Wall Street yöneticileri, özellikle Beyaz Saray'ın bazı büyük teknoloji gruplarına gümrük vergisi uygulamakla tehdit etmesinin yanı sıra, Paul Weiss hukuk firması ve büyük üniversiteler gibi grupları hedef almasının ardından, başkanı kamuoyunda eleştirmekten çekiniyorlar.

sd
New York Borsası (AP)

Yatırımcılar, bu üst düzey toplantıdan kaynaklanabilecek herhangi bir politika değişikliği veya düzenleyici değişiklikleri yakından takip edecekler. Örneğin, vergi politikaları, finansal düzenlemeler veya ticaret anlaşmalarındaki değişiklikler, belirli sektörlerin veya piyasanın genelinin performansını önemli ölçüde etkileyebilir. Bu görüşmelerin olası sonuçlarını anlayarak, yatırımcılar ortaya çıkan fırsatlardan yararlanmak veya olası riskleri azaltmak için kendilerini daha iyi konumlandırabilirler.
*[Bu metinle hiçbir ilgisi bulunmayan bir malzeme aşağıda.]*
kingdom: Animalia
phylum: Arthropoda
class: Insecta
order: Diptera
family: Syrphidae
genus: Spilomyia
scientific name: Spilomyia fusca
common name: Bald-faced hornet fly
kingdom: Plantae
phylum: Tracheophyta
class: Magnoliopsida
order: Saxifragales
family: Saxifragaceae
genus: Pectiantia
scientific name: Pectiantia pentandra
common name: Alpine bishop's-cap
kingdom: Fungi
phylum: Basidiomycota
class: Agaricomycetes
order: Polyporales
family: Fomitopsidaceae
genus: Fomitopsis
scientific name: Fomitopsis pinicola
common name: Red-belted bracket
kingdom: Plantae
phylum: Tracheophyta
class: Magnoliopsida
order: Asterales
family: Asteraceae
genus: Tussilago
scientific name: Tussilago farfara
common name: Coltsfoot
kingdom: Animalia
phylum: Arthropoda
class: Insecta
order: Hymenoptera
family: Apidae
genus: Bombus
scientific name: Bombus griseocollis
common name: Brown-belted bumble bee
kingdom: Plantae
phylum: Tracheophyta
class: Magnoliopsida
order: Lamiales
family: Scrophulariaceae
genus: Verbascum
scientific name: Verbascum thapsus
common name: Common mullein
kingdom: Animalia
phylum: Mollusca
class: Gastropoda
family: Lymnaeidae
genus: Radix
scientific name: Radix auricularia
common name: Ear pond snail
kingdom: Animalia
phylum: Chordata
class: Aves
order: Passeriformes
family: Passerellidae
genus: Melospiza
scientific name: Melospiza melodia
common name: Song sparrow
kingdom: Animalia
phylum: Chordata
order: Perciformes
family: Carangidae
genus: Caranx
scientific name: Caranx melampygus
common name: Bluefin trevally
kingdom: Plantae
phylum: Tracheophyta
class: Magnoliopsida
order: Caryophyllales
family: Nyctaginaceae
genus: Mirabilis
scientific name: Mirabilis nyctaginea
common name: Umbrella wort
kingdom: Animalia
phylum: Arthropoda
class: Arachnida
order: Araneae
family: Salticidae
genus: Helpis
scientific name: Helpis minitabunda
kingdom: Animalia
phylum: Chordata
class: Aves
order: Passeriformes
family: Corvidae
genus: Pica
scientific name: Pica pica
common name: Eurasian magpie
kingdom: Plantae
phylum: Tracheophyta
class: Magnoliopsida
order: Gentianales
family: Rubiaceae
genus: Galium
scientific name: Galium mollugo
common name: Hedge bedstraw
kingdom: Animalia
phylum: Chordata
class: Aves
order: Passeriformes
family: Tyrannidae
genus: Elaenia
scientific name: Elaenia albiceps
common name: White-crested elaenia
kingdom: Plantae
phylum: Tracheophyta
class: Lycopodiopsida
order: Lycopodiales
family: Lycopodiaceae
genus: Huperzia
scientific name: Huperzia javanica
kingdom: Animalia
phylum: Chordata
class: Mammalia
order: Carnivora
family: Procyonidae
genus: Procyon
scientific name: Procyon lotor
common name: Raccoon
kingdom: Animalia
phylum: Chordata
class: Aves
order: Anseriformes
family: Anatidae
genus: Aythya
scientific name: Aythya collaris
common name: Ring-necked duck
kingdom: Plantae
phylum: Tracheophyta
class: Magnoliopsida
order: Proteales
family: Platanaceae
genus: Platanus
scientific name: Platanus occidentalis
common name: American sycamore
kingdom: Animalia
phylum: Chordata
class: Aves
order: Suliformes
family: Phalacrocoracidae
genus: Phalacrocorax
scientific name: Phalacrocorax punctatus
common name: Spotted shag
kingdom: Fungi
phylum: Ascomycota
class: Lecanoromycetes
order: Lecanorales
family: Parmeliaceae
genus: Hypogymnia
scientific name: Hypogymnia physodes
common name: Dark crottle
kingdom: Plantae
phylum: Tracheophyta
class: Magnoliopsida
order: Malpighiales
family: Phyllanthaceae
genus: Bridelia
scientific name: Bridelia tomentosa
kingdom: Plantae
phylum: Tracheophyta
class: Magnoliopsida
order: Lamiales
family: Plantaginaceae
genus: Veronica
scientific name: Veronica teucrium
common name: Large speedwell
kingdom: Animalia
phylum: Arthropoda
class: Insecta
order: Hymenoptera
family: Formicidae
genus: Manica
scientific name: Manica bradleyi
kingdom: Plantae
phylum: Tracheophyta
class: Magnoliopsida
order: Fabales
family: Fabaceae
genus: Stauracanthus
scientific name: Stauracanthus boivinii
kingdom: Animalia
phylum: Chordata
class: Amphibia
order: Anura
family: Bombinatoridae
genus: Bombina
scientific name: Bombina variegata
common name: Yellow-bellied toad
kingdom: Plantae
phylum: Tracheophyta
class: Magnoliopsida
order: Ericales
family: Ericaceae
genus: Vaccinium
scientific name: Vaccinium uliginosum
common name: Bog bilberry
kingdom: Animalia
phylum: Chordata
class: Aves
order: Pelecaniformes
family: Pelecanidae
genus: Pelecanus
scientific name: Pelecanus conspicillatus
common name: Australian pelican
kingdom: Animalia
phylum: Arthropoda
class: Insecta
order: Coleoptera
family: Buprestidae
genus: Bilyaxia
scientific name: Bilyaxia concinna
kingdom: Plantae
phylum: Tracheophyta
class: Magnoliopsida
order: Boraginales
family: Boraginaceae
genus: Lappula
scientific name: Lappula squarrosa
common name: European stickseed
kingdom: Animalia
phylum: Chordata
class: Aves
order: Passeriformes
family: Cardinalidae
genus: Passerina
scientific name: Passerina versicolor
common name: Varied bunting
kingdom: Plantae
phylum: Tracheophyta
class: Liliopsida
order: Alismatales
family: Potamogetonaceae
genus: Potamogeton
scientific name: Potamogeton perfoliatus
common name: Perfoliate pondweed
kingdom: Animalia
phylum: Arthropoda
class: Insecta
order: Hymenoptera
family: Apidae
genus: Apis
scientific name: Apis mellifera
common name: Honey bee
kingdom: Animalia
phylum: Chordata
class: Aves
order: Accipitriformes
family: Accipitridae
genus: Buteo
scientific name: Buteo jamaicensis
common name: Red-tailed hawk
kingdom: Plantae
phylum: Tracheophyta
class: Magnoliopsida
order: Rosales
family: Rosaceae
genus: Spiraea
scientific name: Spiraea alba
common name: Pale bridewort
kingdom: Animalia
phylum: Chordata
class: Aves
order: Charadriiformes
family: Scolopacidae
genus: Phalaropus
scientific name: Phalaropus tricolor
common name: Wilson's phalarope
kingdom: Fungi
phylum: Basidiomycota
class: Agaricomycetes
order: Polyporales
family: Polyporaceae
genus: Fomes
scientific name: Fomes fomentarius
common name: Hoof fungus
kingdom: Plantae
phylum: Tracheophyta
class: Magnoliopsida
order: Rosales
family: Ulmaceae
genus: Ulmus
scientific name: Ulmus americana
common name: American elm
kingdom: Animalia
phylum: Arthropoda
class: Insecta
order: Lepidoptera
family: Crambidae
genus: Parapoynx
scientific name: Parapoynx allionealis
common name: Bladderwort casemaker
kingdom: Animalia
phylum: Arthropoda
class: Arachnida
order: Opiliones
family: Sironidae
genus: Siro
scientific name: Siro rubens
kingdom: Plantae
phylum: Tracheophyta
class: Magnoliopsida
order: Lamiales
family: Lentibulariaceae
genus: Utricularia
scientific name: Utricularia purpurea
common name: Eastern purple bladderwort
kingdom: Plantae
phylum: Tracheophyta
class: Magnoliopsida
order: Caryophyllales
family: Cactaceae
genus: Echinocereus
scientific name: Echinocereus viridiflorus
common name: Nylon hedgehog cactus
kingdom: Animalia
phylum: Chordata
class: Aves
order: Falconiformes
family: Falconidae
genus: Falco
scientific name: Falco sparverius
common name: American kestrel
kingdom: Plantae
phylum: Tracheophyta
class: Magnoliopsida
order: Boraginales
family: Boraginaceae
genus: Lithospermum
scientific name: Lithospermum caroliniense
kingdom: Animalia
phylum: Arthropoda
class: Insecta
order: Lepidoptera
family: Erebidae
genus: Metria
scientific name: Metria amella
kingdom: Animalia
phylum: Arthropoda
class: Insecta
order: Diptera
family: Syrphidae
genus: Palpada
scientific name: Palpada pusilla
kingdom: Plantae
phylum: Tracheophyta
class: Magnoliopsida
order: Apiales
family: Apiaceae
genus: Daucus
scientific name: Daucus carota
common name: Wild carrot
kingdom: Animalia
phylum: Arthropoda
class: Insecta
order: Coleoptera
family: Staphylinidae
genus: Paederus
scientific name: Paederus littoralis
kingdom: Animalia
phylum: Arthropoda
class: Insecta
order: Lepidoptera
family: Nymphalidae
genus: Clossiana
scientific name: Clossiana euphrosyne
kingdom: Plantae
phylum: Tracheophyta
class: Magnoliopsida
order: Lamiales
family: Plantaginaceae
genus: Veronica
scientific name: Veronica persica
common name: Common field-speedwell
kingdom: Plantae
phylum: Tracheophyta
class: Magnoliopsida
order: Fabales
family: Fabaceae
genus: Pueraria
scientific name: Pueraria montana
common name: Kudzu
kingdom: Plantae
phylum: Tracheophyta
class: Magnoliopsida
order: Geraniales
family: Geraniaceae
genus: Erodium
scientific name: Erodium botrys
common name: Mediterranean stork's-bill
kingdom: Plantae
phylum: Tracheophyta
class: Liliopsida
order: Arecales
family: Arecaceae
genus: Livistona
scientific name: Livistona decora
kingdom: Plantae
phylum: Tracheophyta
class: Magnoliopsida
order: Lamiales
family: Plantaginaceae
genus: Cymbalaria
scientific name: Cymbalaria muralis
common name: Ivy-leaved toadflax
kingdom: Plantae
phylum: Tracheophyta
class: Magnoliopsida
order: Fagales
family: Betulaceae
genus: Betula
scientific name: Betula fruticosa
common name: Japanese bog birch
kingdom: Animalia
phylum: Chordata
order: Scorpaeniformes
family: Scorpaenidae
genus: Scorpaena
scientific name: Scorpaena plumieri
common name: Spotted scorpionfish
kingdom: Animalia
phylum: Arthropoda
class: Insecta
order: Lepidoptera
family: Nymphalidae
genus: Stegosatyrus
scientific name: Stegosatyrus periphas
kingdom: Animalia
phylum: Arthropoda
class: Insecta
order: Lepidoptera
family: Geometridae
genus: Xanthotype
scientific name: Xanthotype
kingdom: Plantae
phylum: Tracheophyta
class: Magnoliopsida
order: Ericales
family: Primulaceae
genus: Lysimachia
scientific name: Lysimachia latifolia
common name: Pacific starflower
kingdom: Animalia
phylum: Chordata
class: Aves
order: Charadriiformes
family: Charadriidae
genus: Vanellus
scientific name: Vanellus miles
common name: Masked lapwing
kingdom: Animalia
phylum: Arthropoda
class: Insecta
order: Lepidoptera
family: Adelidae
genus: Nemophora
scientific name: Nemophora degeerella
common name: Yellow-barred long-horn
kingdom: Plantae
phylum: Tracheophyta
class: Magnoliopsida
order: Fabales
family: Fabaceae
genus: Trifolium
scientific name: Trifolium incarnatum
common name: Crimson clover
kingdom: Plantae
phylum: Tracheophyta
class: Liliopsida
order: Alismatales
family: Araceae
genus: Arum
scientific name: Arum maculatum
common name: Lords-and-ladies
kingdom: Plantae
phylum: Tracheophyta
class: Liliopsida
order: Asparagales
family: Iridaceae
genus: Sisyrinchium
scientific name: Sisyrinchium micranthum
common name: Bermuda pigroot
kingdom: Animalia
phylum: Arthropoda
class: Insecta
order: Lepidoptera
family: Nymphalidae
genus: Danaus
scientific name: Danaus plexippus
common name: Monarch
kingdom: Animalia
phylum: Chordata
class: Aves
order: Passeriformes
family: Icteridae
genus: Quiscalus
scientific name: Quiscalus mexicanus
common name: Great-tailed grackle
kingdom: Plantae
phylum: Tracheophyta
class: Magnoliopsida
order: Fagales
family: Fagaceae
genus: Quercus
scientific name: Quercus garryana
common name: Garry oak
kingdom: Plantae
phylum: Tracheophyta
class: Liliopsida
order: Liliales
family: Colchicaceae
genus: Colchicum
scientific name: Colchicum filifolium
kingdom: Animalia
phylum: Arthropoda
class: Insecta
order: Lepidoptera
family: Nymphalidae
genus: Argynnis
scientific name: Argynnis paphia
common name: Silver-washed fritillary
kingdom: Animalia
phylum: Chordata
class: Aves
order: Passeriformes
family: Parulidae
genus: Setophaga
Aynı zamanda gözlemciler, Beyaz Saray'da düzenlenen üst düzey akşam yemeğini, finans sektörünün iktidar koridorlarında devam eden etkisinin bir kanıtı olarak görüyorlar. ABD ekonomisi hassas bir dengeyle karşı karşıya olduğundan, yönetim ekonomik gündemini şekillendirmek için bu şirket liderlerinin uzmanlığından ve görüşlerinden yararlanmaya çalışıyor.

Trump, yönetimi küresel ticaret ortaklarıyla gerilimleri ele alırken ve ekonomik büyümeyi artırmaya çalışırken, son aylarda iş dünyası liderleriyle özel toplantılar düzenledi. Yönetimin daha geniş ekonomik gündemi, yerli üretimi genişletmeye, kilit sektörleri yeniden ülkeye getirmeye ve özel sektör yatırımlarından yararlanarak ABD'nin ileri teknoloji üretimi ve enerji tedarik zincirlerinde konumunu güçlendirmeye odaklanıyor.